INPUT MATERIAL:

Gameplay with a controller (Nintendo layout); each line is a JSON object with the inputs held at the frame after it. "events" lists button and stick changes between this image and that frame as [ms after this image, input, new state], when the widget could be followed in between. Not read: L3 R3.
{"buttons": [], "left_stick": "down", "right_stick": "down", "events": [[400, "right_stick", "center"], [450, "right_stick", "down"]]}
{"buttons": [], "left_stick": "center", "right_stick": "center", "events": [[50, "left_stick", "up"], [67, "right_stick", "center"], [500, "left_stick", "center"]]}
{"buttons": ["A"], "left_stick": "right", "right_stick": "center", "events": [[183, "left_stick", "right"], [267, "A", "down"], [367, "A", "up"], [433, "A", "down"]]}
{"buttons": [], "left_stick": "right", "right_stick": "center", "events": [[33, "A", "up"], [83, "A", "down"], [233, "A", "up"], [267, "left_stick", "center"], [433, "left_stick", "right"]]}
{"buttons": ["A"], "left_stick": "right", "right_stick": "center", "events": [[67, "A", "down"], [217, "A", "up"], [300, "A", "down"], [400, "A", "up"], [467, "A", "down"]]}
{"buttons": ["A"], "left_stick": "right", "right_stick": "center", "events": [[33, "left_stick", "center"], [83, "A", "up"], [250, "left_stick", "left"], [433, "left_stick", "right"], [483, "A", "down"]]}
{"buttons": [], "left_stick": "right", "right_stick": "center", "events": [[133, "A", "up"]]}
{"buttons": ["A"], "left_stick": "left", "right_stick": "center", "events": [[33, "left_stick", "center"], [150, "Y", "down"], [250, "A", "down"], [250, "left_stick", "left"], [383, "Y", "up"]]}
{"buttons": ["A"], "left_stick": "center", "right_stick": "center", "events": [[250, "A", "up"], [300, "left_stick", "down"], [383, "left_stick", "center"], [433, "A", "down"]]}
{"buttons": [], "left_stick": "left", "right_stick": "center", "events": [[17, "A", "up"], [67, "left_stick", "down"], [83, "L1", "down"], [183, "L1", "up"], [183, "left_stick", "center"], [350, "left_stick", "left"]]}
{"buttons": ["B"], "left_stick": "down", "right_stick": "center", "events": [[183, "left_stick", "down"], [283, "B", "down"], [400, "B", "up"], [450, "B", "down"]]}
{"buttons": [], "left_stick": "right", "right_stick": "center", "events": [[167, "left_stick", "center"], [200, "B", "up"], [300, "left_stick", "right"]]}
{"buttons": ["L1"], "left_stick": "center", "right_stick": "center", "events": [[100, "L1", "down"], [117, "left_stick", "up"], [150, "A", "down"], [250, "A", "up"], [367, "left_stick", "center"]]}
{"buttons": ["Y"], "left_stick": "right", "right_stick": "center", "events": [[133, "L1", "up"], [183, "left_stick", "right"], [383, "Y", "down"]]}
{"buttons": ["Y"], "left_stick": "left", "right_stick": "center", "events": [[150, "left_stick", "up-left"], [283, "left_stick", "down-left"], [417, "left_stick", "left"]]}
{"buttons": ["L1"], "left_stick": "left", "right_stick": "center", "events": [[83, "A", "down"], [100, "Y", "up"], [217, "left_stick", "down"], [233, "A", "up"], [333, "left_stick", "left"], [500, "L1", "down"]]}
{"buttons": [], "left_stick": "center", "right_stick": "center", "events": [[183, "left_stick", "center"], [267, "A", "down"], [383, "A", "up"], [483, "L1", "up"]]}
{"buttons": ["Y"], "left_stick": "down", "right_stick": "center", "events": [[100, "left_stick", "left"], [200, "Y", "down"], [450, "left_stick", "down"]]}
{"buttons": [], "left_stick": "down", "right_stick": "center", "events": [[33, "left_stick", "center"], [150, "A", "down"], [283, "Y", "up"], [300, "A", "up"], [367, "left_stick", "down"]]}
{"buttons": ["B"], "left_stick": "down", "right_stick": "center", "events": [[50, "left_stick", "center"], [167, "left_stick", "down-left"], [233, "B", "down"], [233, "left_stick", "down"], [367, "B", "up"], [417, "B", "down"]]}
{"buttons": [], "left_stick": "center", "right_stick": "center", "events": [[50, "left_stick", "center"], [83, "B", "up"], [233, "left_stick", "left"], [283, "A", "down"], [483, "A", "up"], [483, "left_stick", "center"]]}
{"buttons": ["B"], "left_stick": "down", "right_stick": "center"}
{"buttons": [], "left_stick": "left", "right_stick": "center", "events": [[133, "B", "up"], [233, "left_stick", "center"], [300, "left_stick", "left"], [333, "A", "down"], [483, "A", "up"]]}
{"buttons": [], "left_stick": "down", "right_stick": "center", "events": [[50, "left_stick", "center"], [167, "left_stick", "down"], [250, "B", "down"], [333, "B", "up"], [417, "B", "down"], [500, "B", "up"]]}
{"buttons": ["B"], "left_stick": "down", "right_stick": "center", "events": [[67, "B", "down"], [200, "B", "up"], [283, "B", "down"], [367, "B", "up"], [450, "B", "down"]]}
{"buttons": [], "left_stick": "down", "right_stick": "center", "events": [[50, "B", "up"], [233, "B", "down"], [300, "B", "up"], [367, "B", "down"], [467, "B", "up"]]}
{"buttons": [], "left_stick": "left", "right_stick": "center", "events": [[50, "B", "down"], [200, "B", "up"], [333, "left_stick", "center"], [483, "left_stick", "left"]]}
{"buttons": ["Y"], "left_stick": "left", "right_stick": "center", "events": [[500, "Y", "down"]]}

EXERCISE GOAL: The full listing, top to bottom: write it out again exactly.

ANSWER BOX:
Gameplay with a controller (Nintendo layout); each line is a JSON object with the inputs held at the frame after it. "events" lists button and stick changes between this image and that frame as [ms after this image, input, new state], when the widget could be followed in between. Not read: L3 R3.
{"buttons": [], "left_stick": "down", "right_stick": "down", "events": [[400, "right_stick", "center"], [450, "right_stick", "down"]]}
{"buttons": [], "left_stick": "center", "right_stick": "center", "events": [[50, "left_stick", "up"], [67, "right_stick", "center"], [500, "left_stick", "center"]]}
{"buttons": ["A"], "left_stick": "right", "right_stick": "center", "events": [[183, "left_stick", "right"], [267, "A", "down"], [367, "A", "up"], [433, "A", "down"]]}
{"buttons": [], "left_stick": "right", "right_stick": "center", "events": [[33, "A", "up"], [83, "A", "down"], [233, "A", "up"], [267, "left_stick", "center"], [433, "left_stick", "right"]]}
{"buttons": ["A"], "left_stick": "right", "right_stick": "center", "events": [[67, "A", "down"], [217, "A", "up"], [300, "A", "down"], [400, "A", "up"], [467, "A", "down"]]}
{"buttons": ["A"], "left_stick": "right", "right_stick": "center", "events": [[33, "left_stick", "center"], [83, "A", "up"], [250, "left_stick", "left"], [433, "left_stick", "right"], [483, "A", "down"]]}
{"buttons": [], "left_stick": "right", "right_stick": "center", "events": [[133, "A", "up"]]}
{"buttons": ["A"], "left_stick": "left", "right_stick": "center", "events": [[33, "left_stick", "center"], [150, "Y", "down"], [250, "A", "down"], [250, "left_stick", "left"], [383, "Y", "up"]]}
{"buttons": ["A"], "left_stick": "center", "right_stick": "center", "events": [[250, "A", "up"], [300, "left_stick", "down"], [383, "left_stick", "center"], [433, "A", "down"]]}
{"buttons": [], "left_stick": "left", "right_stick": "center", "events": [[17, "A", "up"], [67, "left_stick", "down"], [83, "L1", "down"], [183, "L1", "up"], [183, "left_stick", "center"], [350, "left_stick", "left"]]}
{"buttons": ["B"], "left_stick": "down", "right_stick": "center", "events": [[183, "left_stick", "down"], [283, "B", "down"], [400, "B", "up"], [450, "B", "down"]]}
{"buttons": [], "left_stick": "right", "right_stick": "center", "events": [[167, "left_stick", "center"], [200, "B", "up"], [300, "left_stick", "right"]]}
{"buttons": ["L1"], "left_stick": "center", "right_stick": "center", "events": [[100, "L1", "down"], [117, "left_stick", "up"], [150, "A", "down"], [250, "A", "up"], [367, "left_stick", "center"]]}
{"buttons": ["Y"], "left_stick": "right", "right_stick": "center", "events": [[133, "L1", "up"], [183, "left_stick", "right"], [383, "Y", "down"]]}
{"buttons": ["Y"], "left_stick": "left", "right_stick": "center", "events": [[150, "left_stick", "up-left"], [283, "left_stick", "down-left"], [417, "left_stick", "left"]]}
{"buttons": ["L1"], "left_stick": "left", "right_stick": "center", "events": [[83, "A", "down"], [100, "Y", "up"], [217, "left_stick", "down"], [233, "A", "up"], [333, "left_stick", "left"], [500, "L1", "down"]]}
{"buttons": [], "left_stick": "center", "right_stick": "center", "events": [[183, "left_stick", "center"], [267, "A", "down"], [383, "A", "up"], [483, "L1", "up"]]}
{"buttons": ["Y"], "left_stick": "down", "right_stick": "center", "events": [[100, "left_stick", "left"], [200, "Y", "down"], [450, "left_stick", "down"]]}
{"buttons": [], "left_stick": "down", "right_stick": "center", "events": [[33, "left_stick", "center"], [150, "A", "down"], [283, "Y", "up"], [300, "A", "up"], [367, "left_stick", "down"]]}
{"buttons": ["B"], "left_stick": "down", "right_stick": "center", "events": [[50, "left_stick", "center"], [167, "left_stick", "down-left"], [233, "B", "down"], [233, "left_stick", "down"], [367, "B", "up"], [417, "B", "down"]]}
{"buttons": [], "left_stick": "center", "right_stick": "center", "events": [[50, "left_stick", "center"], [83, "B", "up"], [233, "left_stick", "left"], [283, "A", "down"], [483, "A", "up"], [483, "left_stick", "center"]]}
{"buttons": ["B"], "left_stick": "down", "right_stick": "center"}
{"buttons": [], "left_stick": "left", "right_stick": "center", "events": [[133, "B", "up"], [233, "left_stick", "center"], [300, "left_stick", "left"], [333, "A", "down"], [483, "A", "up"]]}
{"buttons": [], "left_stick": "down", "right_stick": "center", "events": [[50, "left_stick", "center"], [167, "left_stick", "down"], [250, "B", "down"], [333, "B", "up"], [417, "B", "down"], [500, "B", "up"]]}
{"buttons": ["B"], "left_stick": "down", "right_stick": "center", "events": [[67, "B", "down"], [200, "B", "up"], [283, "B", "down"], [367, "B", "up"], [450, "B", "down"]]}
{"buttons": [], "left_stick": "down", "right_stick": "center", "events": [[50, "B", "up"], [233, "B", "down"], [300, "B", "up"], [367, "B", "down"], [467, "B", "up"]]}
{"buttons": [], "left_stick": "left", "right_stick": "center", "events": [[50, "B", "down"], [200, "B", "up"], [333, "left_stick", "center"], [483, "left_stick", "left"]]}
{"buttons": ["Y"], "left_stick": "left", "right_stick": "center", "events": [[500, "Y", "down"]]}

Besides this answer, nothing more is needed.